By Sue Lloyd, Fellow and Board member of Faculty of Public Health
During the past year the Faculty of Public Health (FPH) has been celebrating the contribution of women to medicine and health alongside the Royal College of Physicians. As a woman working in this field it’s been a joy to hear the stories of women’s lives and their work to improve the lives of others, despite the challenges, or maybe because of the challenges, that they faced.
It’s not an accident that woman have been active throughout human history in improving the lot of us all; it’s part of our DNA. Women have always been active as carers whether in an official capacity or not, this being subject to the whims of the cultural orthodoxy of the time. We’re fortunate to have seen great contributions from the likes of Kitty Wilkinson, the Liverpool ‘Saint of the Slums’ who in the 1832 Cholera epidemic offered her boiler to slum families so that they could wash clothes (this killed the bacteria); Josephine Butler who campaigned to end child prostitution; and Anne Bieznak, who opened the first Catholic contraceptive clinic, after she had personal experience of eleven pregnancies by the age of 34 years.
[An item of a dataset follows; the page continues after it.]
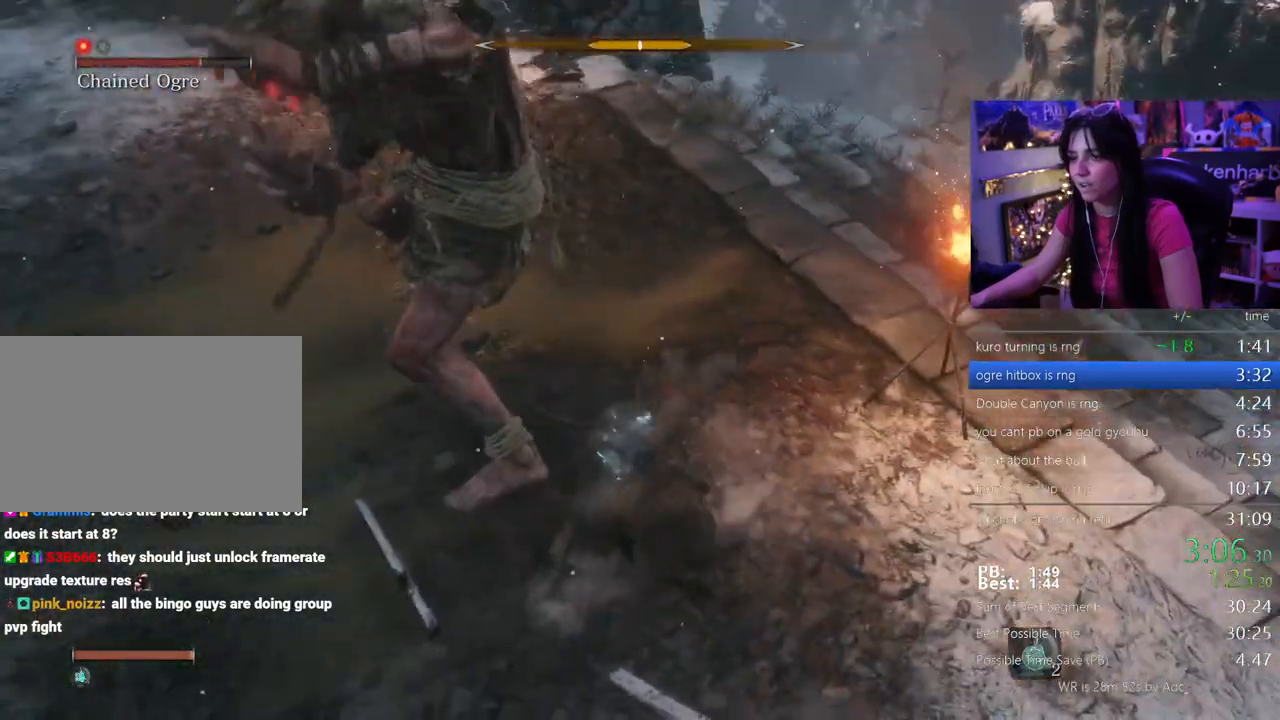
{"keys": ["w"], "events": []}
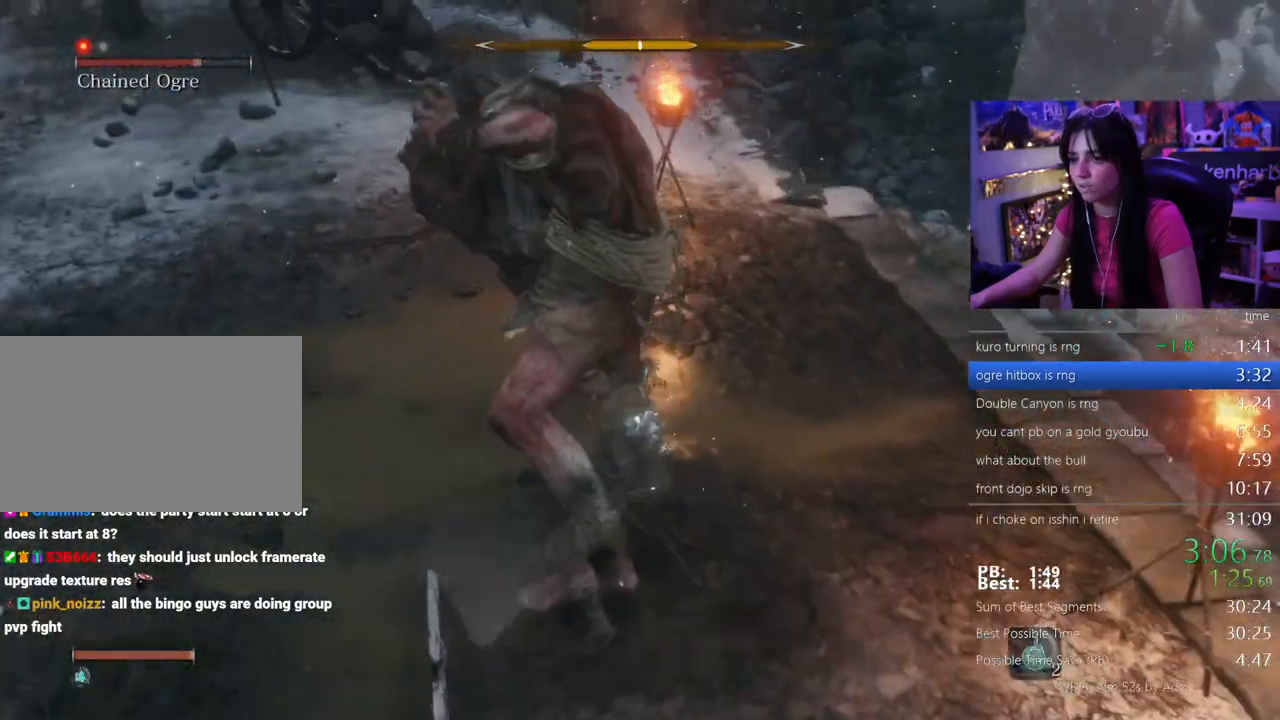
{"keys": ["w"], "events": []}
These are just a few examples, of many.
Public health historian Virginia Berridge of the London School Hygiene and Tropical Medicine, said: “Women have played a significant role in public health in the past – just think of the work of the Ladies Sanitary Associations in the nineteenth century which were one of the first ways in which women were visible in public life. We must use knowledge of that past history in planning for the future of public health.”
Today, we are joyfully celebrating International Women’s Day. FPH is proud that from its establishment in 1972 women and men have always been equally active partners.
Many of the institutional challenges that FPH’s founders overcame have been removed. Rosemary Rue (President 1986-1989) was expelled from her medical degree when she married and was later sacked from her first job when it was discovered that she had a husband and child. Rosemary pushed against the cultural norms of her time as a woman to improve housing, water supplies and immunisation in Oxfordshire, where she was Chief Medical Officer.
It’s fortunate that these barriers are now somewhat diminished, but as public health professionals we are always vigilant that these barriers don’t transform into something else, something with a different name. We see echos of this in the #MeToo campaign.
As we move forward into a new era where women and men are contributing equally to health and social care we want to celebrate what has gone before and to hope for a truly integrated future.
We look forward to seeing health in all policies and the radical prevention approach integrated into new ways of working.
Dr Catherine Calderwood, Chief Medical Officer, Scotland, celebrates this future with the following words: “Despite the social and cultural obstacles facing women, evidence from across the centuries clearly shows them at the forefront of delivering practical solutions to past public health issues. Although attitudes to women providing healthcare have changed, I am sure that we will continue to make the same positive contribution to drive forward improvements in public health in the future.”